Historia
Eran los tiempos del Cuarto Viaje del Almirante Cristóbal Colón, y venía navegando con cuatro naos y carabelas, recorriendo la costa desde Honduras. Buscaba un paso que le condujera a las islas de las Especias, de las que hablaba Marco Polo en su descripción de Asia. Suponía que en las costas- panameñas estaría el estrecho que separaba la costa Centroamericana, que conceptuaba como el extremo de una península de Asia y la masa continental o Tierra Firme que había descubierto al Sur, en su viaje anterior y que era la actual América del Sur.
Cristóbal Colón buscó el acercamiento amistoso con los habitantes de aquellas tierras y las crónicas nos hablan de las aguilillas de oro y otros adornos que cambiaban por productos castellanos.
En la desembocadura del río Belén, en la región a la que puso el nombre de Veragua, tuvieron conocimiento de la existencia de minas de oro en tierras del interior. Allí tuvo lugar la tentativa de fundar la primera población española del continente americano, que resultaría frustrada por la oposición hostil del cacique Quibián.

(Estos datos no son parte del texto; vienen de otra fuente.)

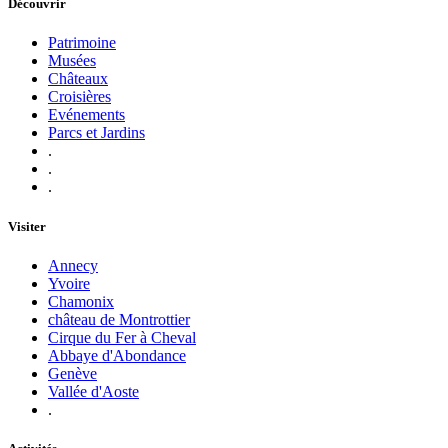
Découvrir
Patrimoine
Musées
Châteaux
Croisières
Evénements
Parcs et Jardins
.
.
.
Visiter
Annecy
Yvoire
Chamonix
château de Montrottier
Cirque du Fer à Cheval
Abbaye d'Abondance
Genève
Vallée d'Aoste
.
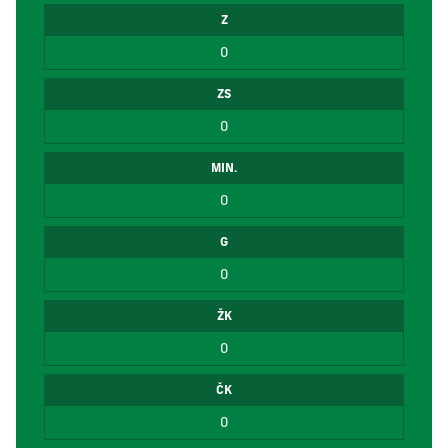
Z
0
ZS
0
MIN.
0
G
0
ŽK
0
ČK
0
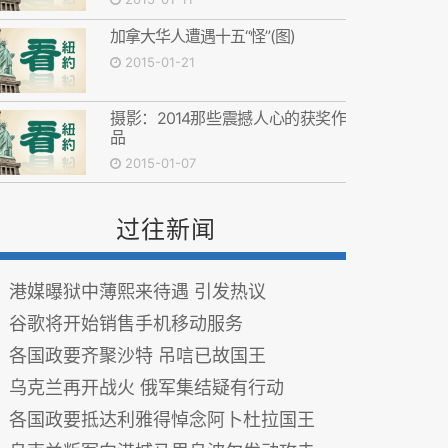
加拿大华人遭遇十五“怪”(图)
2015-01-21
摄影：2014那些震撼人心的获奖作
品
2015-01-07
过往新闻
港媒曝狱中薄熙来待遇 引发热议
谷歌将开始销售手机移动服务
各国政要齐聚沙特 吊唁已故国王
乌克兰再开战火 俄军集结疑有行动
各国政要抵达利雅得悼念阿卜杜拉国王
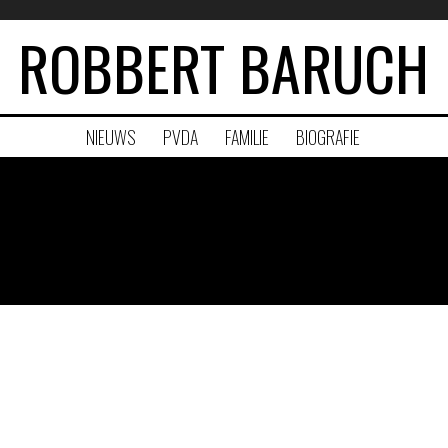
ROBBERT BARUCH
NIEUWS
PVDA
FAMILIE
BIOGRAFIE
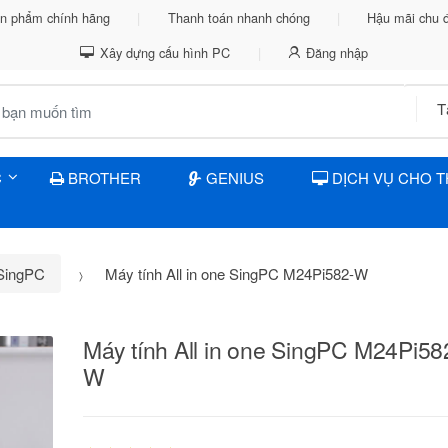
n phẩm chính hãng
Thanh toán nhanh chóng
Hậu mãi chu 
Xây dựng cấu hình PC
Đăng nhập
C
BROTHER
GENIUS
DỊCH VỤ CHO 
 SingPC
Máy tính All in one SingPC M24Pi582-W
Máy tính All in one SingPC M24Pi58
W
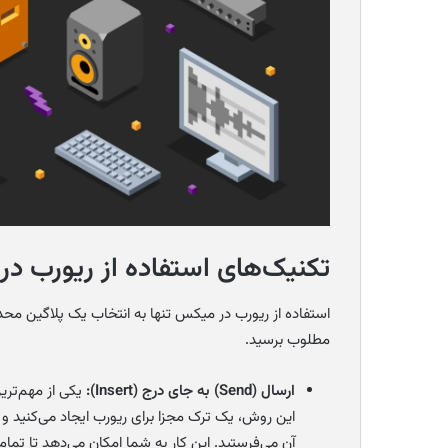
تکنیک‌های استفاده از ریورب د
استفاده از ریورب در میکس تنها به انتخاب یک پلاگین محد
مطلوب برسید.
ارسال (Send) به جای درج (Insert):
یکی از مهم‌تری
آن می‌فرستید. این کار به شما امکان می‌دهد تا تما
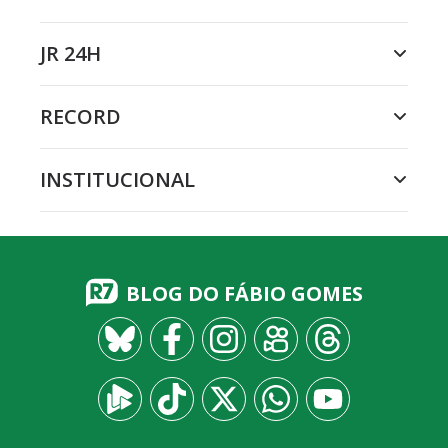
JR 24H
RECORD
INSTITUCIONAL
BLOG DO FÁBIO GOMES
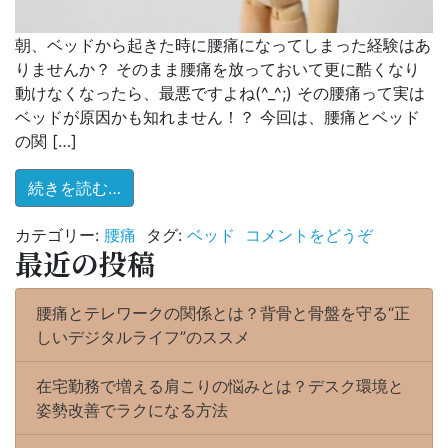
朝、ベッドから起きた時に腰痛になってしまった経験はあ
りませんか？ そのまま腰痛を放っておいて更に酷くなり
動けなくなったら、最悪ですよね(^_^;) その腰痛って実は
ベッドが原因かも知れません！？ 今回は、腰痛とベッド
の関 […]
from 朝起きると腰痛が・・・。それはベッ
続きを読む…
(朝
カテゴリー:
腰痛
タグ:
ベッド
コメントをどうぞ
最近の投稿
起
き
る
腰痛とテレワークの関係とは？背骨と骨盤を守る“正
と
しいデジタルライフ”のススメ
腰
痛
在宅勤務で増える肩こりの悩みとは？デスク環境と
が・・・
姿勢改善でラクになる方法
そ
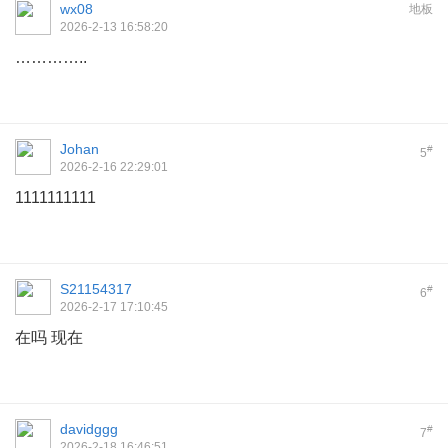
wx08
地板
2026-2-13 16:58:20
…………..
Johan
#
5
2026-2-16 22:29:01
1111111111
S21154317
#
6
2026-2-17 17:10:45
在吗 现在
davidggg
#
7
2026-2-18 16:46:51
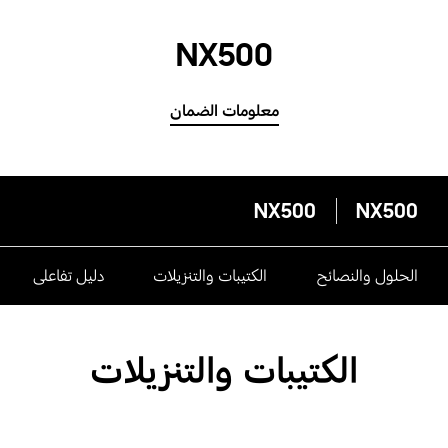
NX500
معلومات الضمان
NX500
NX500
الحلول والنصائح
الكتيبات والتنزيلات
دليل تفاعلى
الكتيبات والتنزيلات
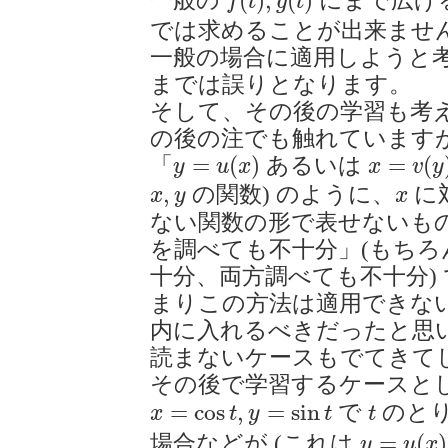
(
)
,
(
)
一般の
にまで広げ
f
t
g
t
では求めることが出来ませ
一般の場合に適用しようと
までは誤りとなります。
そして、その後の学習も考
の後の注でも触れています
y
=
u
(
x
)
x
=
v
(
y
)
=
(
)
=
(
「
あるいは
y
u
x
x
v
y
x
,
y
x
,
の関数) のように、
に
x
y
x
ない関数の形で表せないも
を調べても不十分」(もち
十分、両方調べても不十分) 
まりこの方法は適用できない
内に入れるべきだったと思
読まないケースもでてきて
その後で学習するケースと
x
=
cos
t
,
y
=
sin
t
t
=
cos
,
=
sin
で
のと
x
t
y
t
t
y
=
u
(
x
)
=
(
)
場合などが (これは
y
u
x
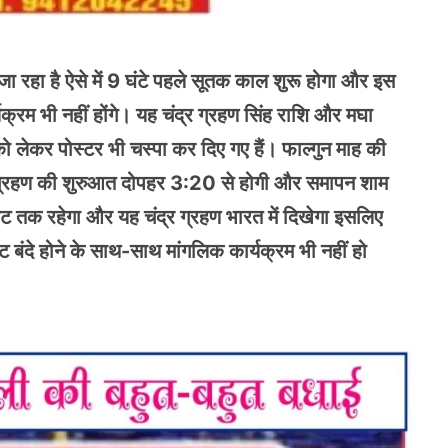
 रहा है ऐसे में 9 घंटे पहले सूतक काल शुरू होगा और इस
्यक्रम भी नहीं होंगे। यह चंद्र ग्रहण सिंह राशि और मघा
को लेकर पोस्टर भी चस्पा कर दिए गए हैं। फाल्गुन माह की
द्र ग्रहण की शुरुआत दोपहर 3:20 से होगी और समापन शाम
 तक रहेगा और यह चंद्र ग्रहण भारत में दिखेगा इसलिए
ट बंदे होने के साथ-साथ मांगलिक कार्यक्रम भी नहीं हो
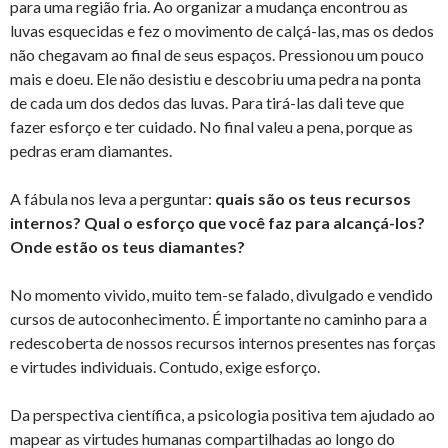
para uma região fria. Ao organizar a mudança encontrou as
luvas esquecidas e fez o movimento de calçá-las, mas os dedos
não chegavam ao final de seus espaços. Pressionou um pouco
mais e doeu. Ele não desistiu e descobriu uma pedra na ponta
de cada um dos dedos das luvas. Para tirá-las dali teve que
fazer esforço e ter cuidado. No final valeu a pena, porque as
pedras eram diamantes.
A fábula nos leva a perguntar:
quais são os teus recursos
internos?
Qual o esforço que você faz para alcançá-los?
Onde estão os teus diamantes?
No momento vivido, muito tem-se falado, divulgado e vendido
cursos de autoconhecimento. É importante no caminho para a
redescoberta de nossos recursos internos presentes nas forças
e virtudes individuais. Contudo, exige esforço.
Da perspectiva científica, a psicologia positiva tem ajudado ao
mapear as virtudes humanas compartilhadas ao longo do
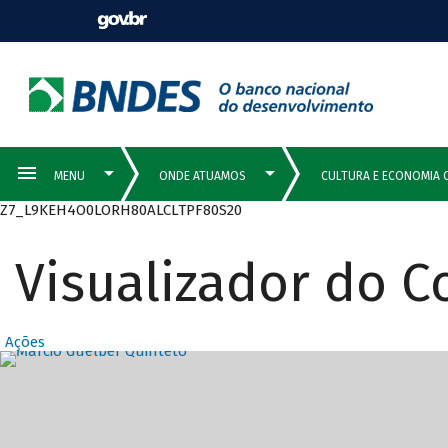
Z7_L9KEH4O0LORH80ALCLTPF80S20
Visualizador do 
Ações
Destaques Prin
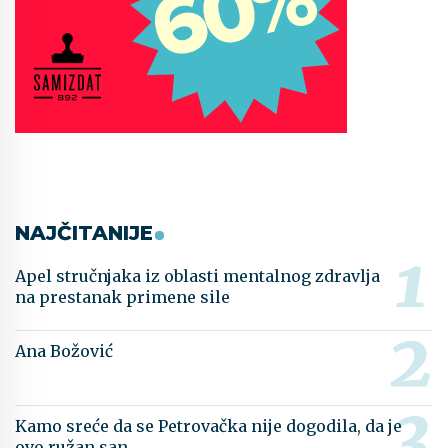
NAJČITANIJE
Apel stručnjaka iz oblasti mentalnog zdravlja
na prestanak primene sile
Ana Božović
Kamo sreće da se Petrovačka nije dogodila, da je
ovo ružan san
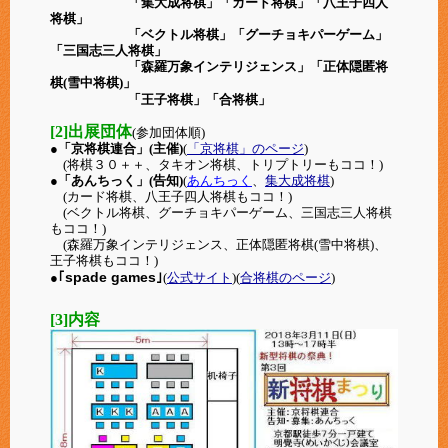
「集大成将棋」「カード将棋」「八王子四人
将棋」
「ベクトル将棋」「グーチョキパーゲーム」
「三国志三人将棋」
「森羅万象インテリジェンス」「正体隠匿将
棋(雪中将棋)」
「王子将棋」
「合将棋」
[2]出展団体
(参加団体順)
●「京将棋連合」(主催)
(
「京将棋」のページ
)
(将棋３０＋＋、タキオン将棋、トリプトリーもココ！)
●「あんちっく」(告知)
(
あんちっく
、
集大成将棋
)
(カード将棋、八王子四人将棋もココ！)
(ベクトル将棋、グーチョキパーゲーム、三国志三人将棋
もココ！)
(森羅万象インテリジェンス
、
正体隠匿将棋(雪中将棋)、
王子将棋もココ！)
spade games
●｢
｣
(
公式サイト
)(
合将棋のページ
)
[3]内容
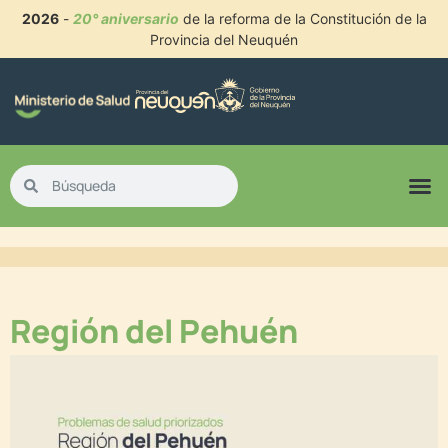
2026
-
20° aniversario
de la reforma de la Constitución de la
Provincia del Neuquén
Región del Pehuén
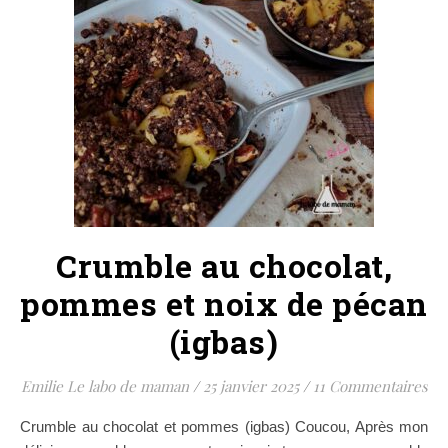
Crumble au chocolat,
pommes et noix de pécan
(igbas)
Emilie Le labo de maman
/
25 janvier 2025
/
11 Commentaires
Crumble au chocolat et pommes (igbas) Coucou, Après mon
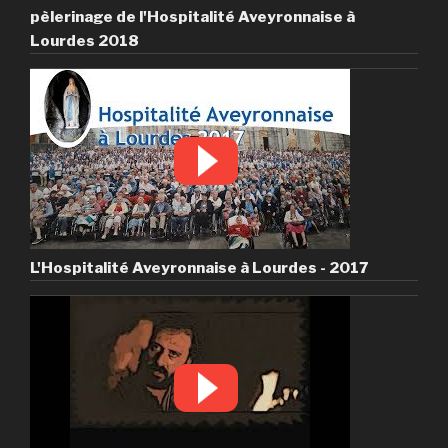
pèlerinage de l'Hospitalité Aveyronnaise à
Lourdes 2018
L'Hospitalité Aveyronnaise à Lourdes - 2017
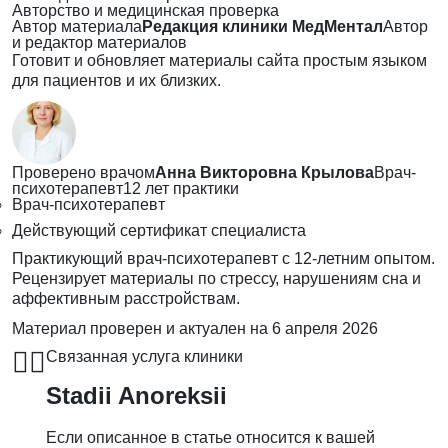
Авторство и медицинская проверка
Автор материала
Редакция клиники МедМентал
Автор
и редактор материалов
Готовит и обновляет материалы сайта простым языком
для пациентов и их близких.
Проверено врачом
Анна Викторовна Крылова
Врач-
психотерапевт
12 лет практики
Врач-психотерапевт
Действующий сертификат специалиста
Практикующий врач-психотерапевт с 12-летним опытом.
Рецензирует материалы по стрессу, нарушениям сна и
аффективным расстройствам.
Материал проверен и актуален на
6 апреля 2026
👨‍⚕️
Связанная услуга клиники
Stadii Anoreksii
Если описанное в статье относится к вашей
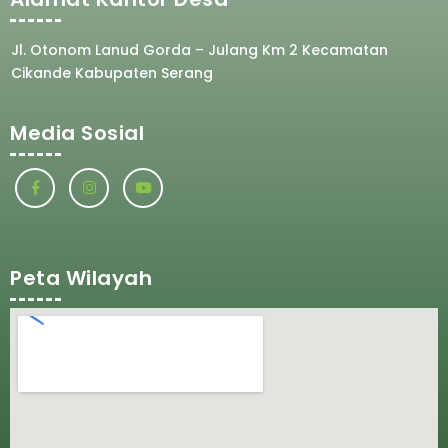
Jl. Otonom Lanud Gorda – Julang Km 2 Kecamatan
Cikande Kabupaten Serang
Media Sosial
Peta Wilayah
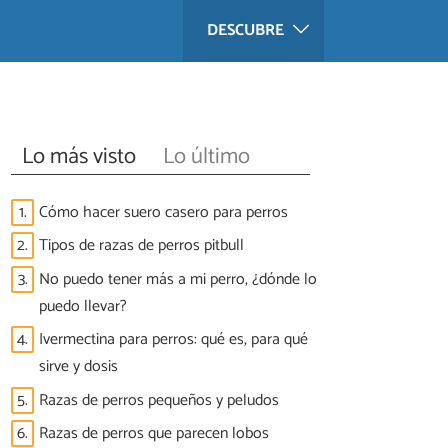
DESCUBRE
Lo más visto
Lo último
1.
Cómo hacer suero casero para perros
2.
Tipos de razas de perros pitbull
3.
No puedo tener más a mi perro, ¿dónde lo
puedo llevar?
4.
Ivermectina para perros: qué es, para qué
sirve y dosis
5.
Razas de perros pequeños y peludos
6.
Razas de perros que parecen lobos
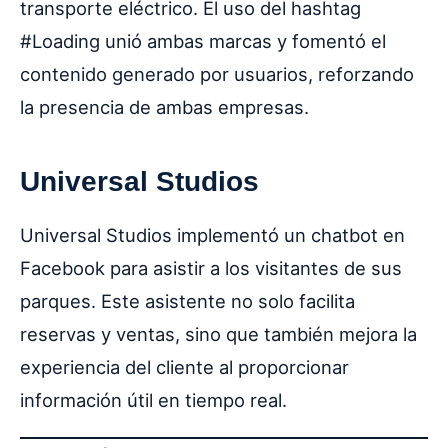
transporte eléctrico. El uso del hashtag
#Loading unió ambas marcas y fomentó el
contenido generado por usuarios, reforzando
la presencia de ambas empresas.
Universal Studios
Universal Studios implementó un chatbot en
Facebook para asistir a los visitantes de sus
parques. Este asistente no solo facilita
reservas y ventas, sino que también mejora la
experiencia del cliente al proporcionar
información útil en tiempo real.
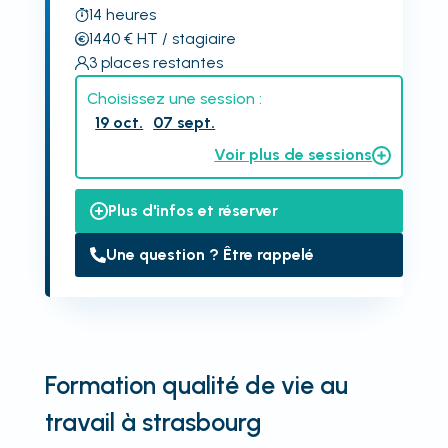
14
heures
1440
€
HT
/ stagiaire
3
places restantes
Choisissez une session :
19 oct.
07 sept.
Voir plus de sessions
Plus d'infos et réserver
Une question ? Être rappelé
Formation qualité de vie au
travail à strasbourg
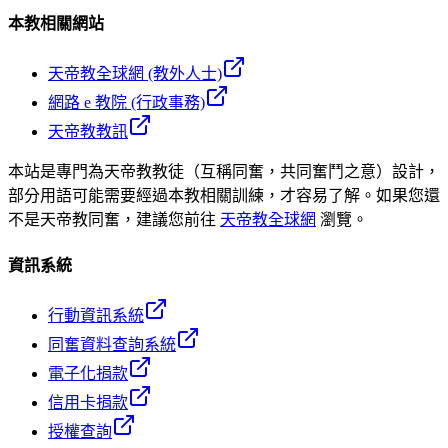
本教相關網站
天帝教全球網 (教外人士)
網路 e 教院 (行政事務)
天帝教教訊
本站是專門為天帝教教徒（互稱同奮，共同奮鬥之意）設計，
部分用語可能需要經過本教相關訓練，才容易了解。如果您還
不是天帝教同奮，建議您前往
天帝教全球網
瀏覽。
資訊系統
行動資訊系統
同奮資料查詢系統
電子化捐款
信用卡捐款
授權查詢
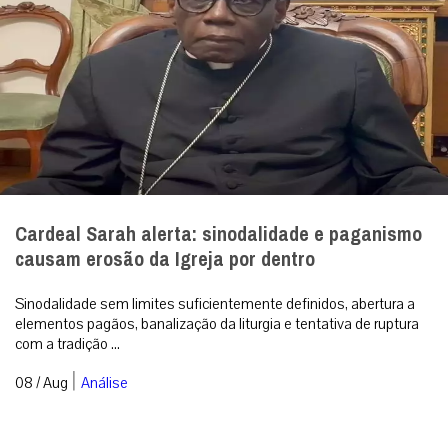
Cardeal Sarah alerta: sinodalidade e paganismo
causam erosão da Igreja por dentro
Sinodalidade sem limites suficientemente definidos, abertura a
elementos pagãos, banalização da liturgia e tentativa de ruptura
com a tradição ...
|
08 / Aug
Análise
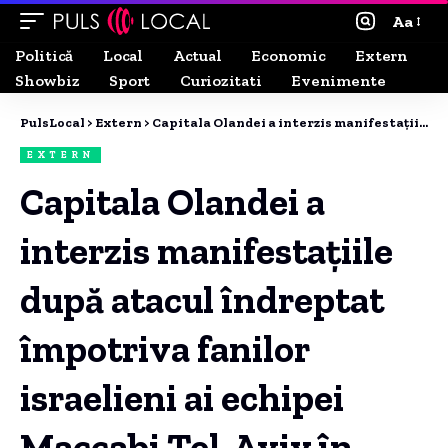
Aa
Politică
Local
Actual
Economic
Extern
Showbiz
Sport
Curiozitati
Evenimente
PulsLocal
>
Extern
>
Capitala Olandei a interzis manifestațiile după atacul îndreptat împotriva fanilor israelieni ai echipei Maccabi Tel-Aviv în Amsterdam.
EXTERN
Capitala Olandei a
interzis manifestațiile
după atacul îndreptat
împotriva fanilor
israelieni ai echipei
Maccabi Tel-Aviv în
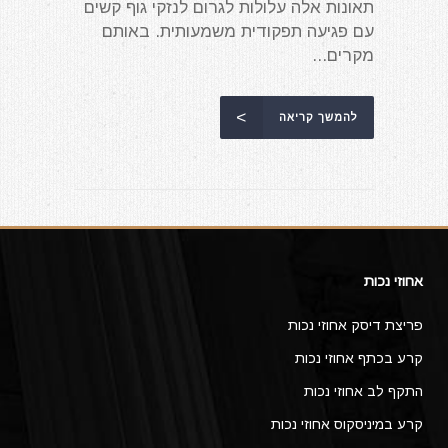
תאונות אלה עלולות לגרום לנזקי גוף קשים
עם פגיעה תפקודית משמעותית. באותם
מקרים...
להמשך קריאה
אחוזי נכות
פריצת דיסק אחוזי נכות
קרע בכתף אחוזי נכות
התקף לב אחוזי נכות
קרע במיניסקוס אחוזי נכות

Pero no sólo era el oro lo que movía a Colón. No debemos olvidar que su misión descubridora iba impregnada de un profundo sentimiento religioso, pues anhelaba que el oro descubierto sirviera a sus reyes para organizar una Cruzada que devolviese los Santos Lugares de Jerusalén a manos cristianas. Cuando el Papa Alejandro VI había concedido a los Reyes Católicos las tierras recién descubiertas en el Nuevo Mundo, había sido con el encargo de difundir la fe de Cristo entre sus moradores y el Almirante era fiel cumplidor del compromiso.
En 1537, don Luís Colón, nieto del Descubridor, recibió del Emperador Carlos I la posesión y administración de veinticinco leguas cuadradas en aquella región, con el nombramiento de duque de Veragua, en compensación forzosa a los derechos heredados sobre las tierras descubiertas en el Nuevo Mundo y que habían resultado incumplidas por la Corona.
Enseguida se puso de manifiesto la importancia de la Castilla del Oro, como tempranamente había sido bautizado el territorio continental por el rey Fernando el Católico, y con ese nombre consta en la cédula de 1515 dirigida a Vasco Núñez de Balboa, Adelantado del Mar del Sur.